One can guess what the problem was: the code in stage 40 had originally been written for one year's data and used the 'INSERT INTO ... SELECT SQL.LINE' construct without having 'SELECT MAX (LINE)' at its end. When the procedure was run, it seemed to work. Let's say that the first year had 200 lines to be inserted, the second year 300 lines and the third year 100 lines. In this case, the 200 lines of the first year would get inserted without problem; the first 200 lines of the second year would not be inserted because SQL.LINE would return values that had already been inserted, but the final 100 lines (i.e. 201-300) would be inserted, giving the impression that the procedure worked for this year. Data from the final year would not be inserted at all.

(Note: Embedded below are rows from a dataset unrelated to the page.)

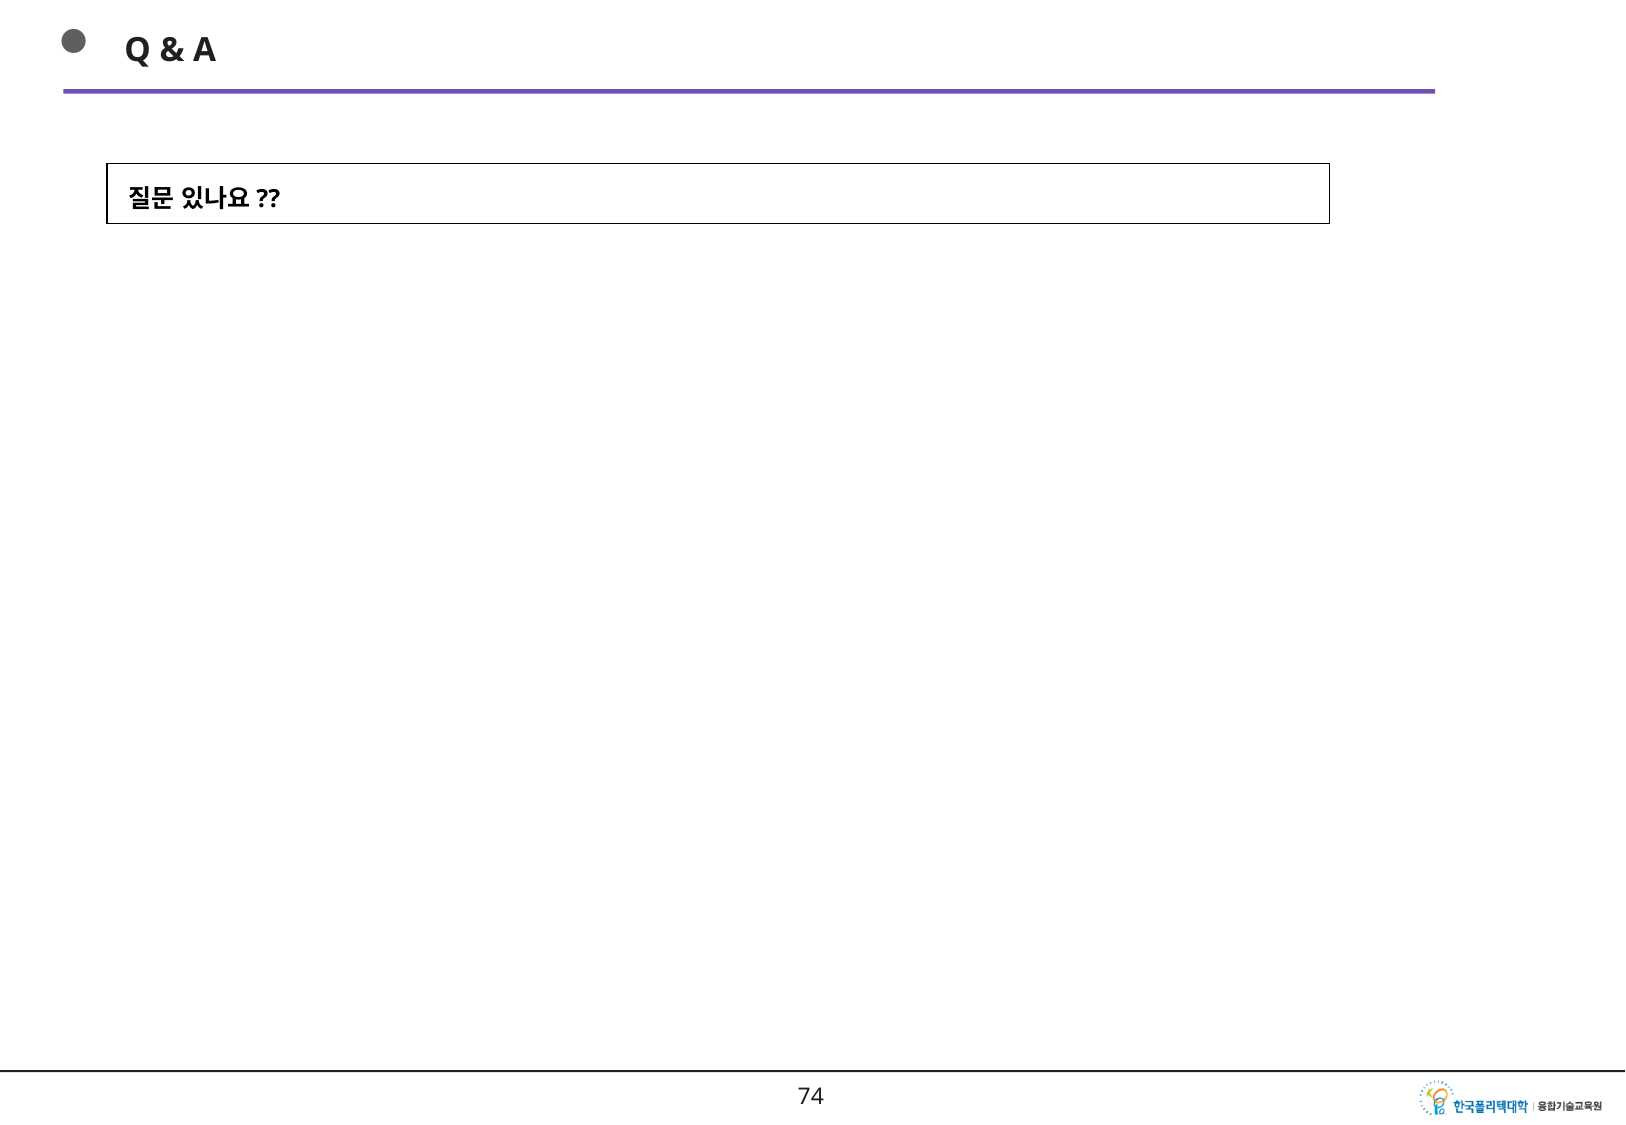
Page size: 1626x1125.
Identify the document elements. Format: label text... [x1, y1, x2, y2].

picture [1415, 1076, 1604, 1118]
text_box Q & A [109, 20, 943, 93]
text_box 질문 있나요?? [107, 163, 1330, 224]
text_box 73 [765, 1072, 857, 1123]
text_box [44, 0, 1604, 114]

It took me quite some time to figure out what the problem was; this was exacerbated by the facts that the procedure was working on a client's data (that are unfamiliar to me) and that the procedure was based on complicated code involving budgets (that too are somewhat unfamiliar to me). All the checks that I inserted (sorry for the inadvertent pun) showed the expected results, but somehow data was not being inserted into the table. I think that I wrote about a similar problem years ago: when data does not get inserted into a table, check its primary key.

It was less clear in this case because the loop construct was not within the same stage as the data insertion, but even so .... After 'INSERT INTO ... SELECT SQL.LINE', ALWAYS add 'SELECT MAX (LINE)' at the insert statement's end.